I have written one shell script. The output file of this script is having sql output.

In that file, I want to extract the rows which are having multiple entries(duplicate rows).
For example, the output file will be like the following way.

===============================================================
<SH12_MC30_CE_VS_NY_HIST_T>

397 44847
400 33653
401 46455

<SH12_MC30_CE_VS_NY_HIST_T_BKP>

397 44847
398 40107
399 39338
400 33653

      In this output, I want numeric duplicate rows only. Suppose this file is having lines to separate the values, those lines also considered as duplicate rows. So I want only the out put from this file which is having more than one entry and which is related to numbers.

Can anyone please tell me the command?
Thanks in advance.

Regards,
Raghu.:slight_smile:

cat file1 file2 | \
   grep -v -e '^='  -e '^<' | \
   awk '{ arr[$0]++} END{ for (i in arr) { if(arr>1) { print i}  }}' > newfile

cat the files into grep to remove filenames in grep output, grep removes the header lines

Try this

#!/bin/ksh
sort $1 > sortedfile
nawk '{ while (getline < sortedfile >0); array[n++]=$0; compare and remove non dup record here}'
 
 
 
 
 
 
 

Hi Jim,

I could understand till second line of ur command.
I couldn't understand the awk part. Becoz i dont know the awk features.
But it is working. Thank you very much for that. 'awk' is so nice.
Can you give any aother way to get it instead of awk.

Thanks & Regards,
Raghunadh.

nawk '/^[0-9]/ {a[$0]++} END {for (i in a) if (a>1) print i}' myOutputFile

Hi vgersh99,

Thank you very much for ur reply.
'nawk' command id nice. But I dont know the 'awk' functionalities. So if I put this command in my script then I cant explain this command to anyone. So can you please provide me the command instead of 'awk' and 'nawk'.

Thanks in advance,

Regards,
Raghu.

I used awk at end only to handle output format.
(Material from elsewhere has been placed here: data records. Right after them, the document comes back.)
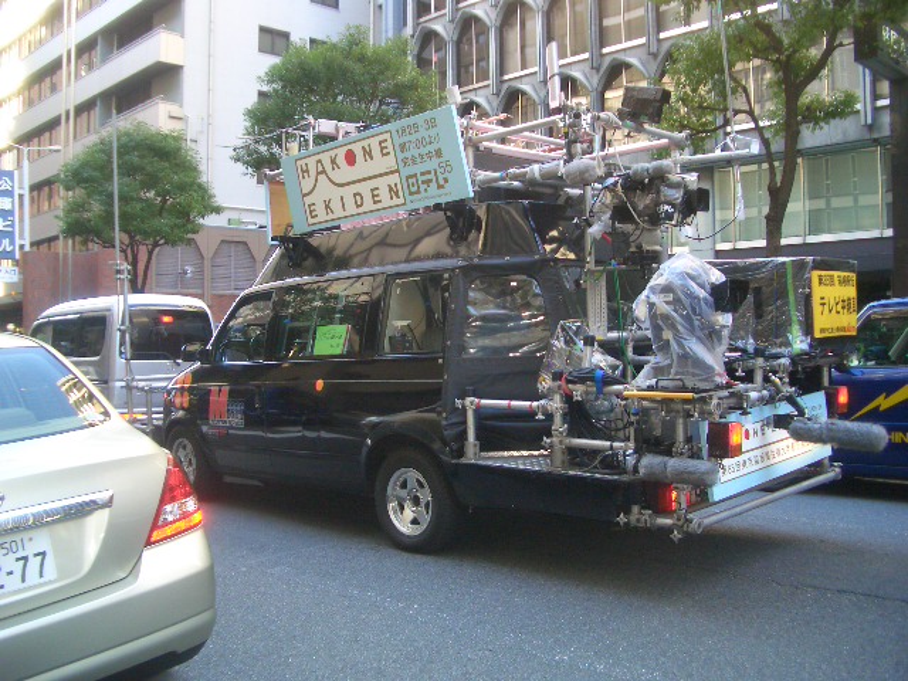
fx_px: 918
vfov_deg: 40.7
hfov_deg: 52.6
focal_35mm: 35
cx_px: 454
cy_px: 340
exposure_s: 1/60
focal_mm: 5.8
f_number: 2.6
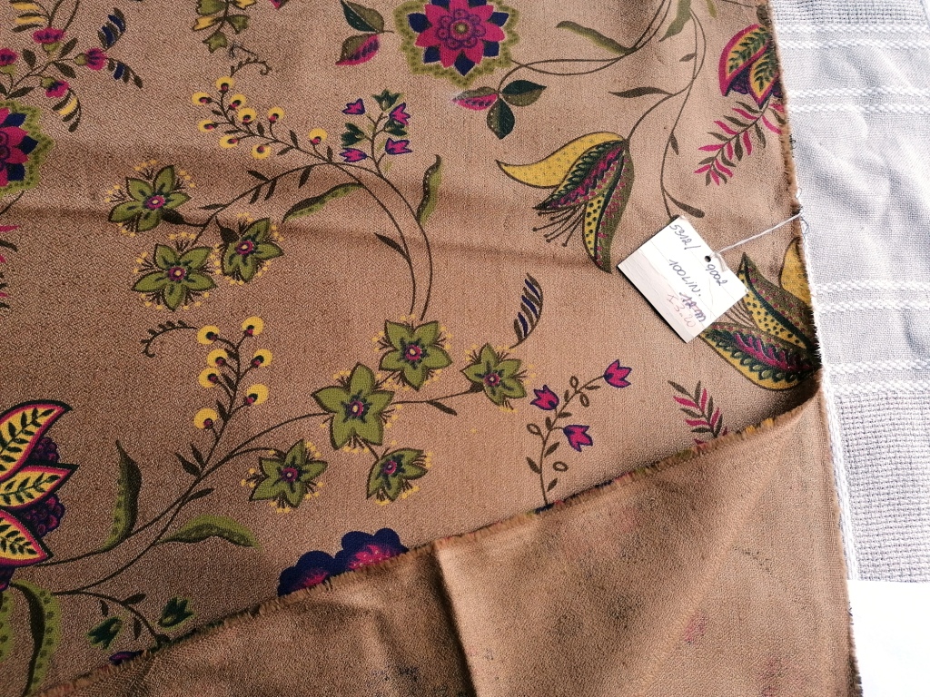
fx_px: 725
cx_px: 465
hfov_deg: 65.3
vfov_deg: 51.4
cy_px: 348
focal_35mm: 27
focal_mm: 4.75
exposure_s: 1/60
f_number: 1.8
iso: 100
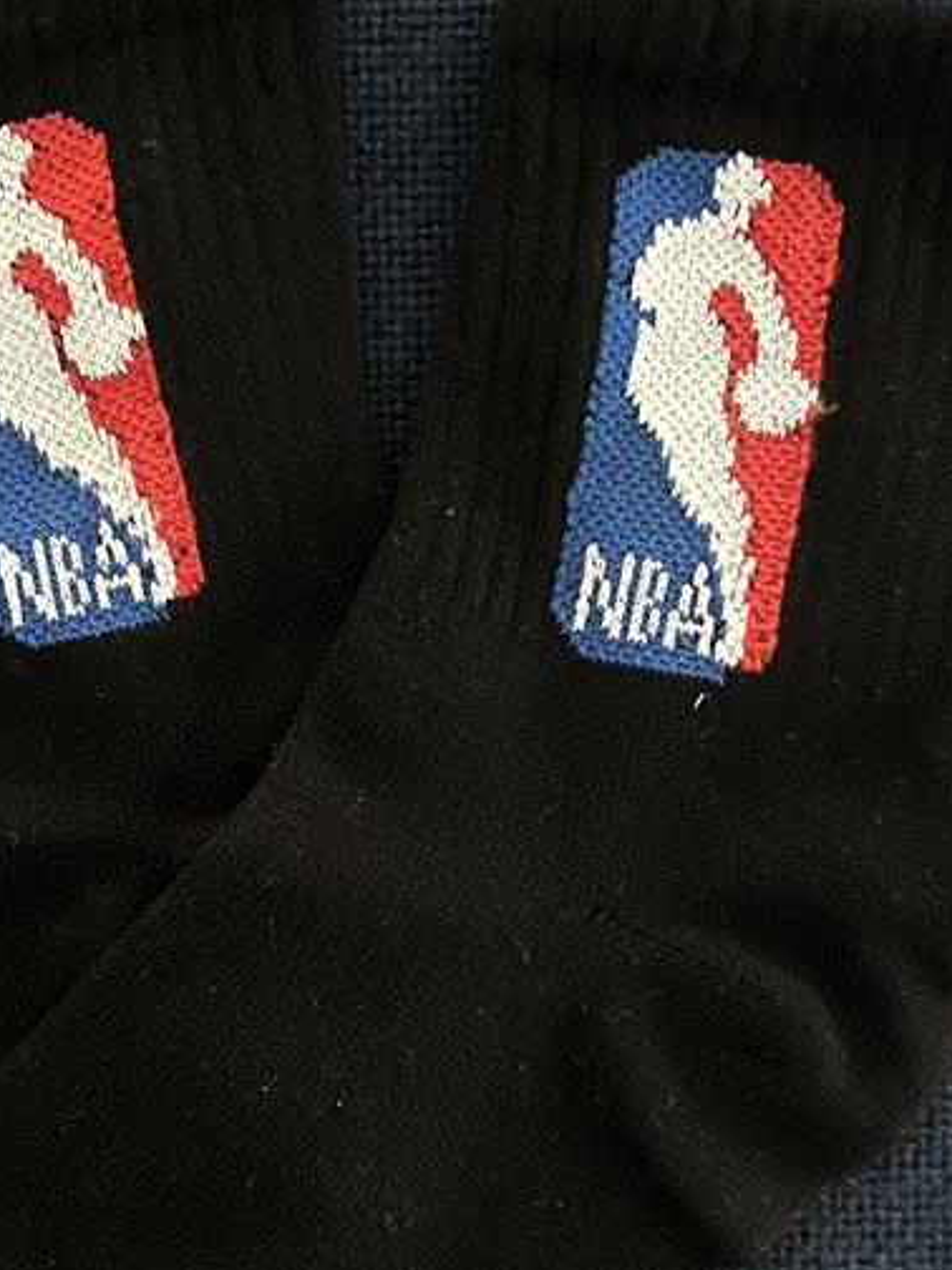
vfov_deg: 29.4
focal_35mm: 66
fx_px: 2420
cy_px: 723
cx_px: 337
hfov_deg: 22.2
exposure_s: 1/34
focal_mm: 5.7
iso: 1600
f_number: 1.5
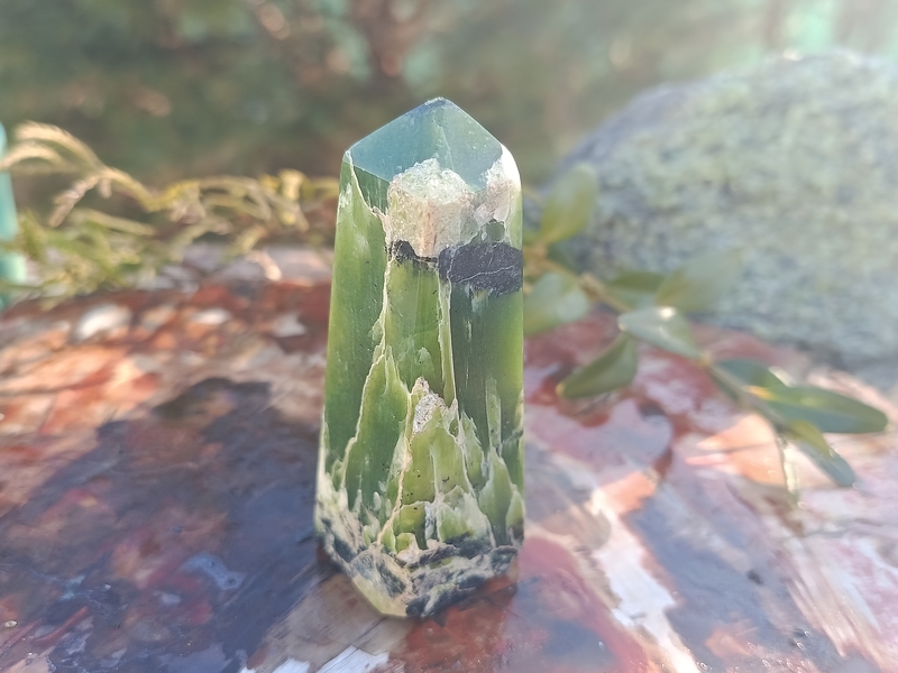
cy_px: 336
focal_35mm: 33
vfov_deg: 42.9
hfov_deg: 55.4
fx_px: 856
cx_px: 449
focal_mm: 5.24
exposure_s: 1/100
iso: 189
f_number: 1.7
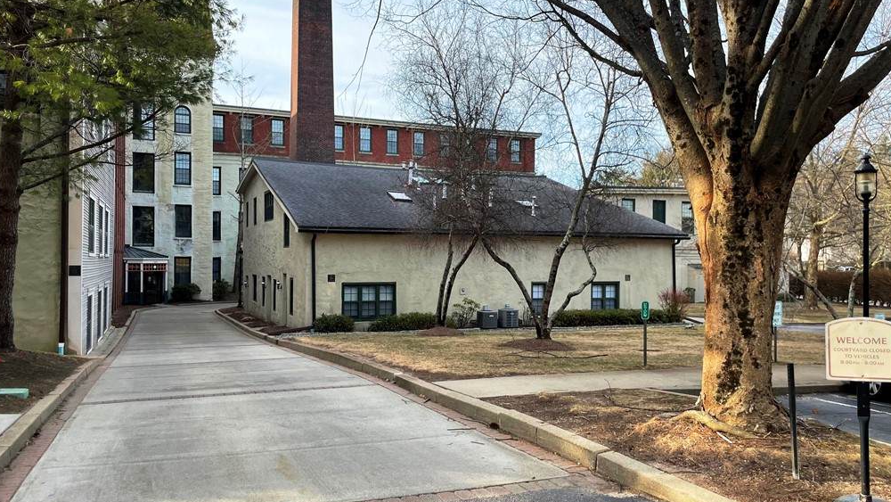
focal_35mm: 29
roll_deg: +0.4
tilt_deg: +0.9
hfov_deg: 66.1
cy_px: 266
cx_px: 447
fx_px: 685
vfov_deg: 40.2
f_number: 1.6
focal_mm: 4.2
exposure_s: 1/917
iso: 32
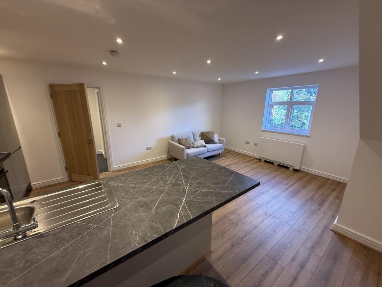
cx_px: 191
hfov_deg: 102.1
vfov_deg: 85.7
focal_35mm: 14
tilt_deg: -13.8
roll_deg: +1.9
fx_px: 154
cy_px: 144
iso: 160
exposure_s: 1/100
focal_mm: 2.22
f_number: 2.2
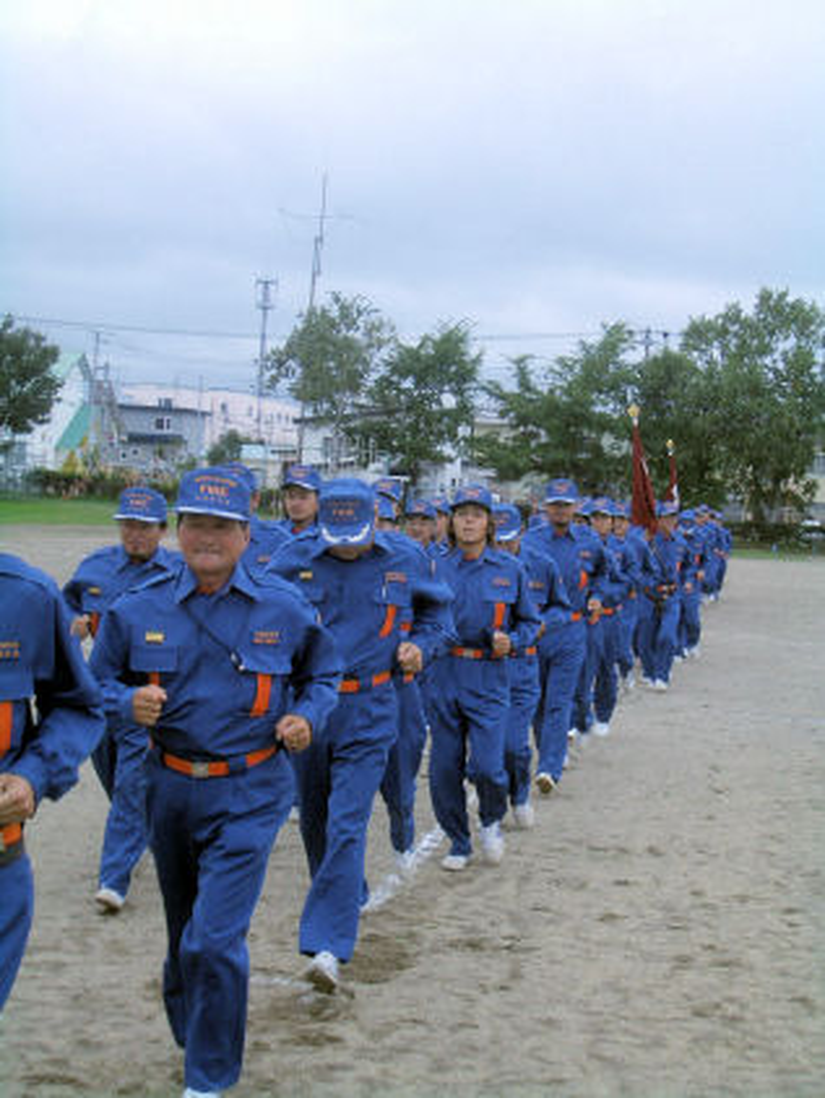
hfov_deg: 23.7
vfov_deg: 31.2
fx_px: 1968
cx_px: 412
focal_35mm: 62
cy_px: 549
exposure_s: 1/400
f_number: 3.5
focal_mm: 10.2
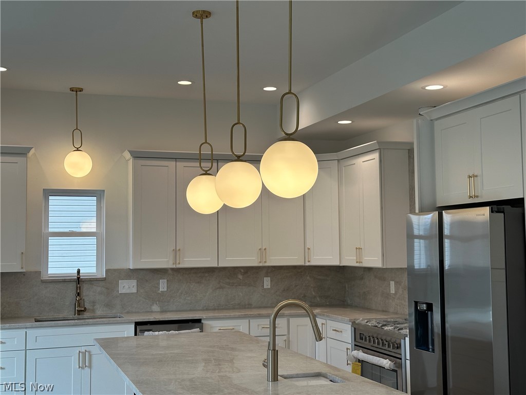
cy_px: 198
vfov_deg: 30.3
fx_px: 729
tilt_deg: +3.3
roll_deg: +0.5
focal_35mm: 48
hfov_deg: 39.7
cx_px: 263
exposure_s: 1/179
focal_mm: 6.86
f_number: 1.78
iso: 64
This could be done with a cut command also, although extra care is necessary for positioning.

> cat file9
===============================================================
<SH12_MC30_CE_VS_NY_HIST_T>
===============================================================
397 44847
400 33653
401 46455
===============================================================
<SH12_MC30_CE_VS_NY_HIST_T_BKP>
===============================================================
397 44847
398 40107
399 39338
400 33653

> grep "^[0-9]" file9 | sort | uniq -cd
      2 397 44847
      2 400 33653

> grep "^[0-9]" file9 | sort | uniq -cd | awk '{print $2" "$3}'
397 44847
400 33653

and, if your really don't want awk

> grep "^[0-9]" file9 | sort | uniq -cd | tr -s " " | cut -d" " -f3-4
397 44847
400 33653

Added quicker way -->

> grep "^[0-9]" file9 | sort | uniq -d 
397 44847
400 33653

Hi joeyg,

Thank you very much.

Regards,
Raghu.